Народу много, и обедало и вечером. Музыка. Сказал бы прежде скучно, но теперь только лишнее и жалко немного. Был Леман, говорил с ним. Он ссыхается. Его эгоизм сам себя выедает. О, ужасный зверь. Он хочет быть оригинальным, говорит: Я узнал, что люблю наслаждения; но только мне нужны особенные наслаждения — лучше: тройки, обеды, женщины и т. д. Бедный! Это ничто иное, как смешные décadents.48
Думал: Отчего не мог быть Христос больше. Хр[истос] такой, к[оторого] все гнали, убили, не скажу: никто не узнал, но мы не узнали, мир не узнал. Могли, должны были быть и есть милионы, бильоны, бесконечное число Хр[истов] (Будд), делавших дело жизни. Мы не знаем словами, но делом жизни они дошли до нас и сделали нас. Из этого выходит то, что понимание Хр[иста] как единицы личности не только мелко, но нельзя. Это личность. Есть Христос — логос, разумение, и он во всем. И называть его нельзя Иисусом, жившим в Галилее. — Другое выходит то, что надо и можно и должно жить так, чтобы быть Христом неизвестным. Да им, в сущности, и будешь всегда, т. е. если ты святой, то ты будешь неизвестным. И Христос Иисус неизвестен для милиардов и для существ мира. Всё это ведет к тому, что кроме исполнения воли Отца ничего нет ясного и несомненного. Ночь провел хорошо. Ма[ло] спал.

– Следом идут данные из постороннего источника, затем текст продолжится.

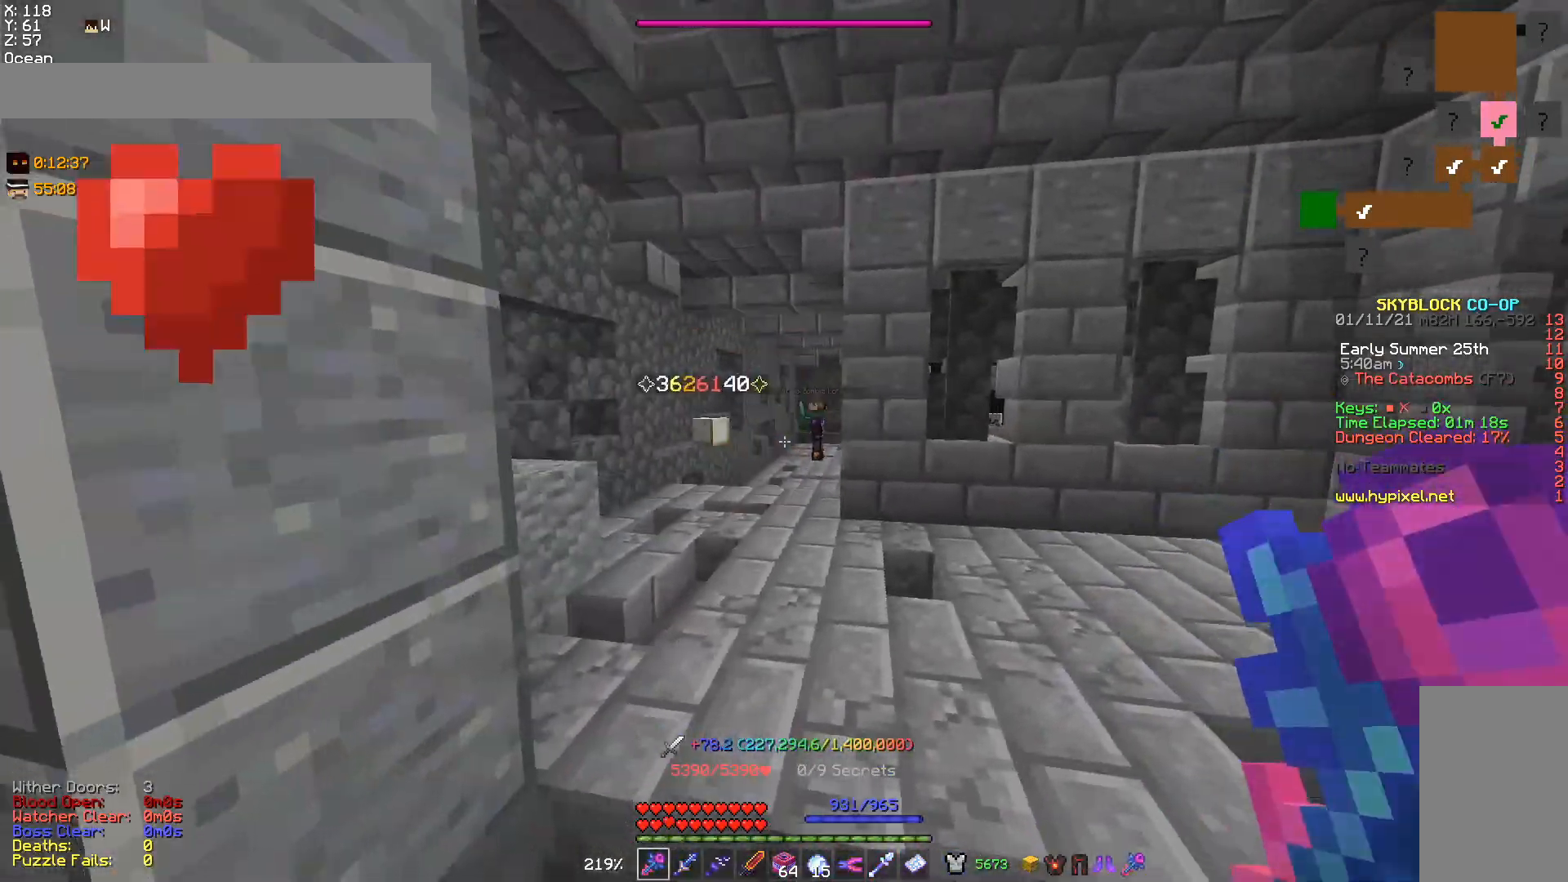
{"keys": ["a", "w"], "mouse": [], "events": [[167, "w", "down"], [267, "w", "up"], [300, "a", "down"], [333, "w", "down"]]}
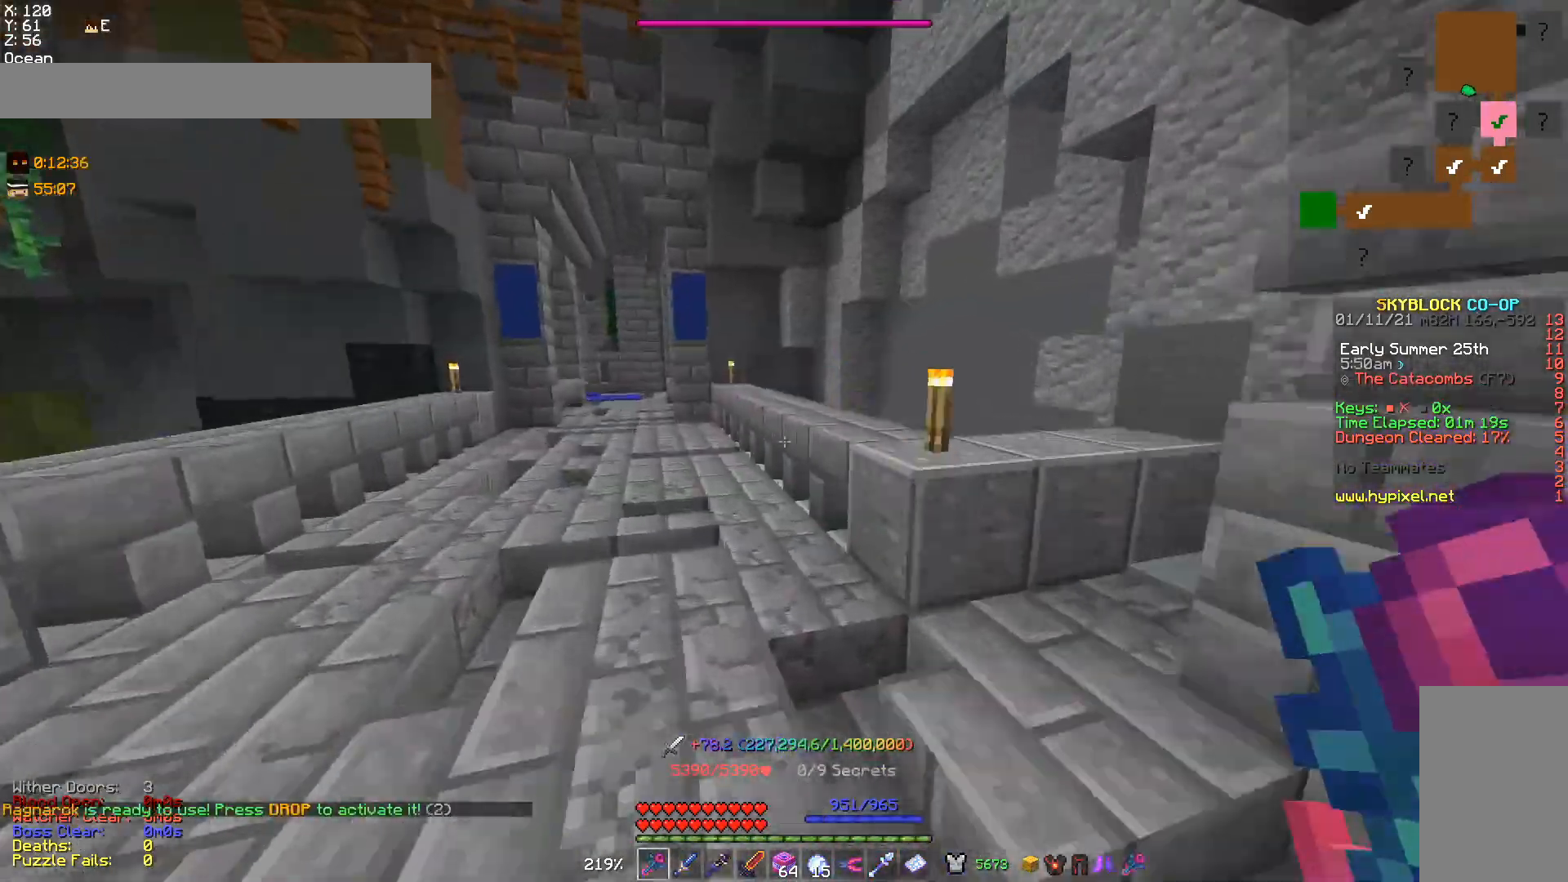
{"keys": ["w"], "mouse": [], "events": [[267, "a", "up"]]}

[20 марта.] 19 М. М. 89. Встал рано, только убрал, поправил хорошую статью Dol'a и поправлял об искусстве. Вчера написал Черткову и в Одесс[кое] общ[ество] пр[отив] пьянства. 4. Иду гулять.
Прошел за хлебом. Дома тихо заснул. Вечером Дун[аев], Огран[ович] и Шевелев, знаток Китая. Курение опиума там захватывает женщин, детей, и ужасно. Он говорит, что обществен[ное] мнение начинает вооружаться и что они, как были пьяницы и остановились, так и в этом. Но, он говорит, наши алкоголи[ки] без сравнения ужаснее. Грех мне не писать про это.